Nichols: Yeah, but ‘crap in crap out’ is true. You can do the best you can with post-production but ‘crap in crap out’.
RB: It's always subject to the original recording. It made me think of a realisation that I had originally, about music being air. How the sound waves move, how you capture something in a recording, it's all about how much air is going into it. That's why a pre-amp makes such a difference, it takes that air and makes it so much more powerful and so much more ‘polishable’. Otherwise, it might be that you don't get enough breathe into the microphone and you can only stretch it so far [in post production]. So all those decisions come from that original recording and can put limitations on the end product.
Nichols: Sometimes, too, those limitations can lead to really cool things. There were a couple piano numbers on our album that were not really well recorded, but they were spontaneous and I didn't want to throw that away. I just put a high-pass filter on the piano to clean it up and it knocked out all the lows but it had this really pleasant feel and I thought, 'I'm going to use that on the ones that are actually recorded well, too, because I like it and it brings some cohesion to the whole thing.' So that's a good example, I think, of why DIY is cool. These limitations can lead, sometimes, to cool artistic choices.
S247: Is there anything you guys can think of that I should have asked about and didn't?
JC: You said the whole point of this interview was to help people interested in learning DIY production know how to go about it. I think before you do anything like investing in equipment you should just learn to listen first. Listen to songs that you like and try to figure out what about that song you like. Why do you like a certain sound or a certain balance of instruments more than something else?
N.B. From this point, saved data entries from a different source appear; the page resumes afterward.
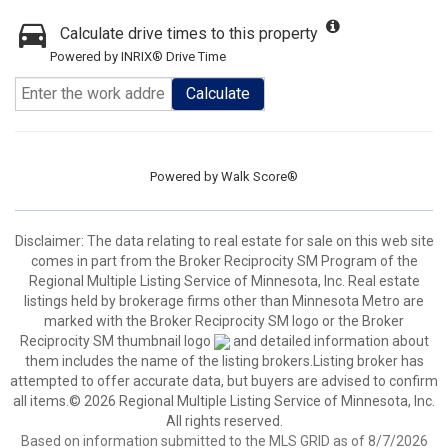
Calculate drive times to this property
Powered by INRIX® Drive Time
Calculate
Powered by
Walk Score®
Disclaimer:
The data relating to real estate for sale on this web site
comes in part from the Broker Reciprocity SM Program of the
Regional Multiple Listing Service of Minnesota, Inc. Real estate
listings held by brokerage firms other than Minnesota Metro are
marked with the Broker Reciprocity SM logo or the Broker
Reciprocity SM thumbnail logo
and detailed information about
them includes the name of the listing brokers.Listing broker has
attempted to offer accurate data, but buyers are advised to confirm
all items.© 2026 Regional Multiple Listing Service of Minnesota, Inc.
All rights reserved.
Based on information submitted to the MLS GRID as of 8/7/2026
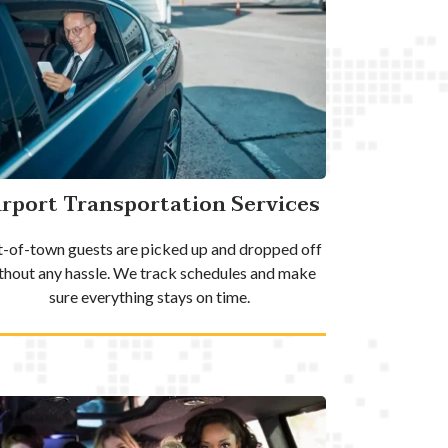
irport Transportation Services
-of-town guests are picked up and dropped off
thout any hassle. We track schedules and make
sure everything stays on time.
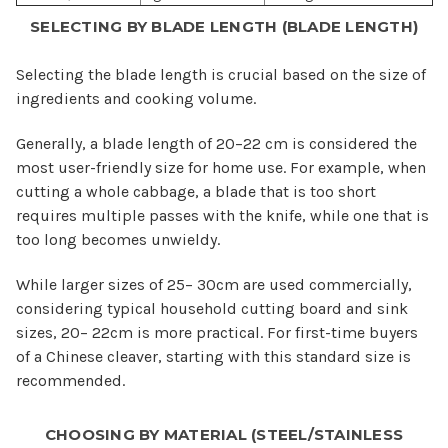
SELECTING BY BLADE LENGTH (BLADE LENGTH)
Selecting the blade length is crucial based on the size of
ingredients and cooking volume.
Generally, a blade length of 20–22 cm is considered the
most user-friendly size for home use. For example, when
cutting a whole cabbage, a blade that is too short
requires multiple passes with the knife, while one that is
too long becomes unwieldy.
While larger sizes of 25– 30cm are used commercially,
considering typical household cutting board and sink
sizes, 20– 22cm is more practical. For first-time buyers
of a Chinese cleaver, starting with this standard size is
recommended.
CHOOSING BY MATERIAL (STEEL/STAINLESS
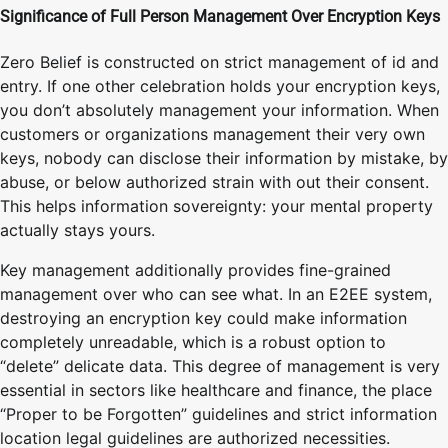
Significance of Full Person Management Over Encryption Keys
Zero Belief is constructed on strict management of id and
entry. If one other celebration holds your encryption keys,
you don’t absolutely management your information. When
customers or organizations management their very own
keys, nobody can disclose their information by mistake, by
abuse, or below authorized strain with out their consent.
This helps information sovereignty: your mental property
actually stays yours.
Key management additionally provides fine-grained
management over who can see what. In an E2EE system,
destroying an encryption key could make information
completely unreadable, which is a robust option to
“delete” delicate data. This degree of management is very
essential in sectors like healthcare and finance, the place
“Proper to be Forgotten” guidelines and strict information
location legal guidelines are authorized necessities.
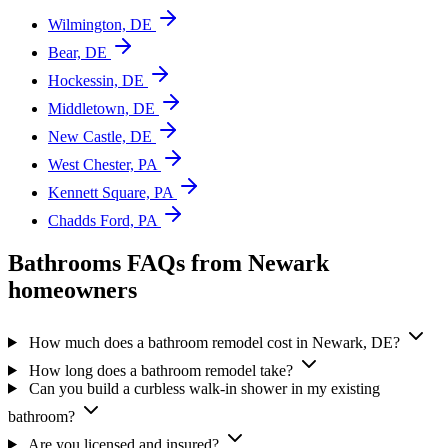
Wilmington, DE
Bear, DE
Hockessin, DE
Middletown, DE
New Castle, DE
West Chester, PA
Kennett Square, PA
Chadds Ford, PA
Bathrooms FAQs from Newark
homeowners
How much does a bathroom remodel cost in Newark, DE?
How long does a bathroom remodel take?
Can you build a curbless walk-in shower in my existing
bathroom?
Are you licensed and insured?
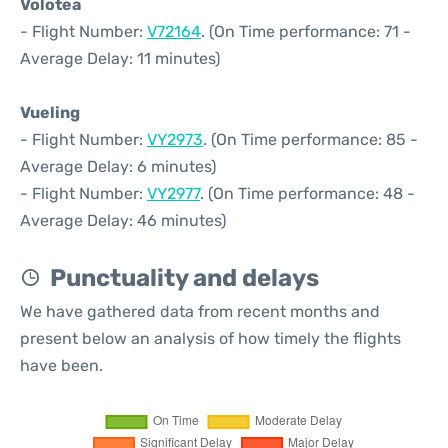
Volotea
- Flight Number:
V72164
. (On Time performance: 71 -
Average Delay: 11 minutes)
Vueling
- Flight Number:
VY2973
. (On Time performance: 85 -
Average Delay: 6 minutes)
- Flight Number:
VY2977
. (On Time performance: 48 -
Average Delay: 46 minutes)
Punctuality and delays
We have gathered data from recent months and
present below an analysis of how timely the flights
have been.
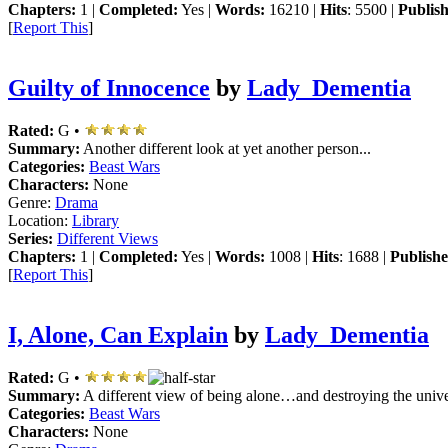
Chapters:
1 |
Completed:
Yes |
Words:
16210 |
Hits
: 5500 |
Publis
[
Report This
]
Guilty of Innocence
by
Lady_Dementia
Rated:
G •
Summary:
Another different look at yet another person...
Categories:
Beast Wars
Characters:
None
Genre:
Drama
Location:
Library
Series:
Different Views
Chapters:
1 |
Completed:
Yes |
Words:
1008 |
Hits
: 1688 |
Publishe
[
Report This
]
I, Alone, Can Explain
by
Lady_Dementia
Rated:
G •
Summary:
A different view of being alone…and destroying the unive
Categories:
Beast Wars
Characters:
None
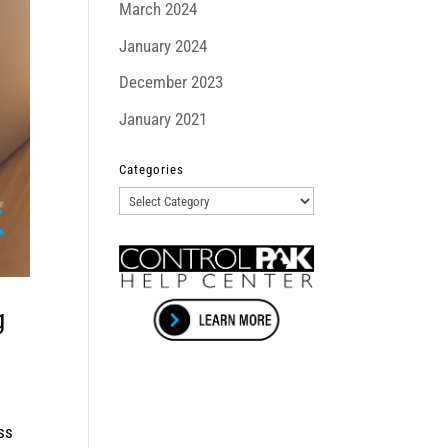
March 2024
January 2024
December 2023
January 2021
Categories
Categories
g
ss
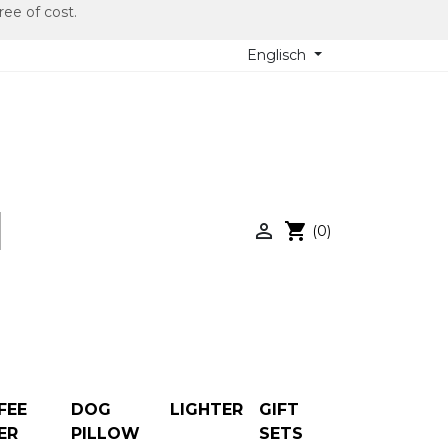
ree of cost.
Englisch

shopping_cart
(0)
FEE
DOG
LIGHTER
GIFT
ER
PILLOW
SETS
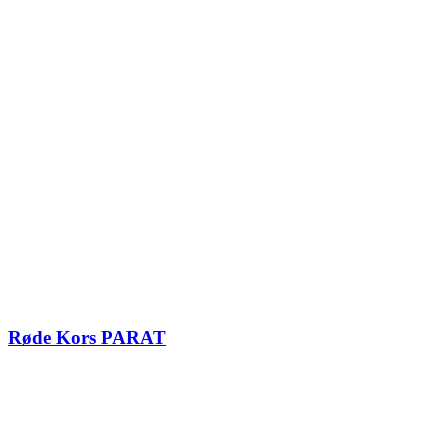
Røde Kors PARAT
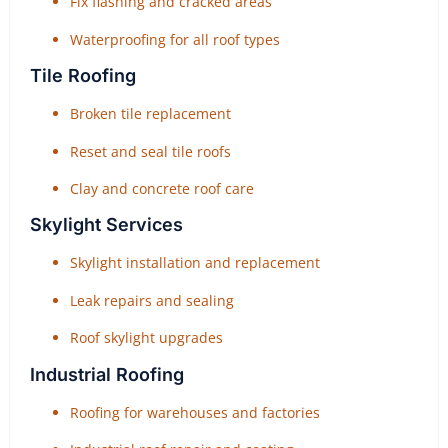
Fix flashing and cracked areas
Waterproofing for all roof types
Tile Roofing
Broken tile replacement
Reset and seal tile roofs
Clay and concrete roof care
Skylight Services
Skylight installation and replacement
Leak repairs and sealing
Roof skylight upgrades
Industrial Roofing
Roofing for warehouses and factories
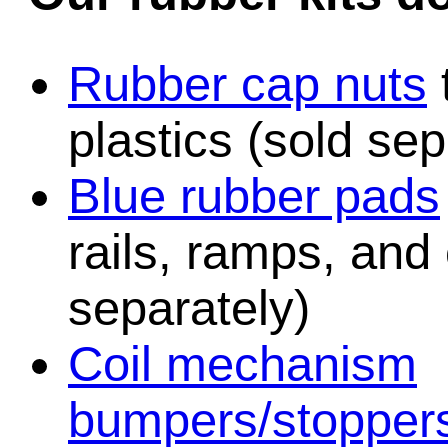
Rubber cap nuts
plastics (sold sep
Blue rubber pads
rails, ramps, and
separately)
Coil mechanism
bumpers/stopper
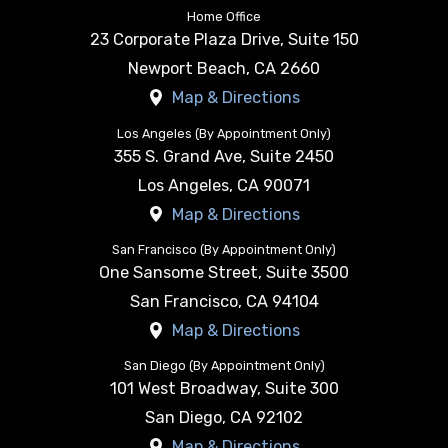
Home Office
23 Corporate Plaza Drive, Suite 150
Newport Beach
,
CA
2660
Map & Directions
Los Angeles (By Appointment Only)
355 S. Grand Ave, Suite 2450
Los Angeles
,
CA
90071
Map & Directions
San Francisco (By Appointment Only)
One Sansome Street, Suite 3500
San Francisco
,
CA
94104
Map & Directions
San Diego (By Appointment Only)
101 West Broadway, Suite 300
San Diego
,
CA
92102
Map & Directions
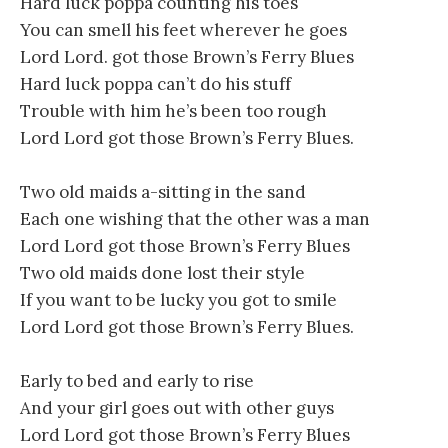
Hard luck poppa counting his toes
You can smell his feet wherever he goes
Lord Lord. got those Brown’s Ferry Blues
Hard luck poppa can’t do his stuff
Trouble with him he’s been too rough
Lord Lord got those Brown’s Ferry Blues.
Two old maids a-sitting in the sand
Each one wishing that the other was a man
Lord Lord got those Brown’s Ferry Blues
Two old maids done lost their style
If you want to be lucky you got to smile
Lord Lord got those Brown’s Ferry Blues.
Early to bed and early to rise
And your girl goes out with other guys
Lord Lord got those Brown’s Ferry Blues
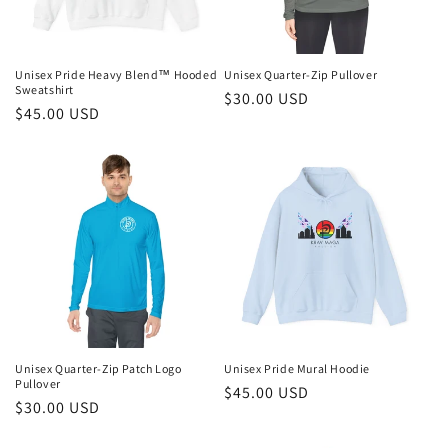
Unisex Pride Heavy Blend™ Hooded
Unisex Quarter-Zip Pullover
Sweatshirt
Regular
$30.00 USD
Regular
$45.00 USD
price
price
Unisex Quarter-Zip Patch Logo
Unisex Pride Mural Hoodie
Pullover
Regular
$45.00 USD
Regular
$30.00 USD
price
price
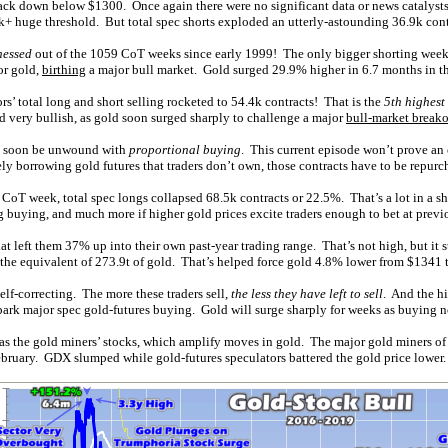
 back down below $1300. Once again there were no significant data or news catalysts
k+ huge threshold. But total spec shorts exploded an utterly-astounding 36.9k cont
nessed
out of the 1059 CoT weeks since early 1999! The only bigger shorting week w
or gold,
birthing
a major bull market. Gold surged 29.9% higher in 6.7 months in the
s’ total long and short selling rocketed to 54.4k contracts! That is the
5th highest
 very bullish, as gold soon surged sharply to challenge a major
bull-market break
ill soon be unwound with
proportional buying
. This current episode won’t prove an
vely borrowing gold futures that traders don’t own, those contracts have to be repur
 CoT week, total spec longs collapsed 68.5k contracts or 22.5%. That’s a lot in a s
g buying, and much more if higher gold prices excite traders enough to bet at previo
t left them 37% up into their own past-year trading range. That’s not high, but it s
, the equivalent of 273.9t of gold. That’s helped force gold 4.8% lower from $1341
 self-correcting. The more these traders sell,
the less they have left to sell
. And the hi
 spark major spec gold-futures buying. Gold will surge sharply for weeks as buying n
 was the gold miners’ stocks, which amplify moves in gold. The major gold miners 
bruary. GDX slumped while gold-futures speculators battered the gold price lower.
That understanding will really shape your own vision and go a long way towards making your production the way you want it to be.
G.: For people who want to start, I would just say get a computer, buy an external audio interface with a tiny pre-amp, buy an SM57 and just go for it.
Nichols: Your first recordings are going to suck, and that's the way it should be.
RB: The first three months you play guitar it hurts - it's the same with production!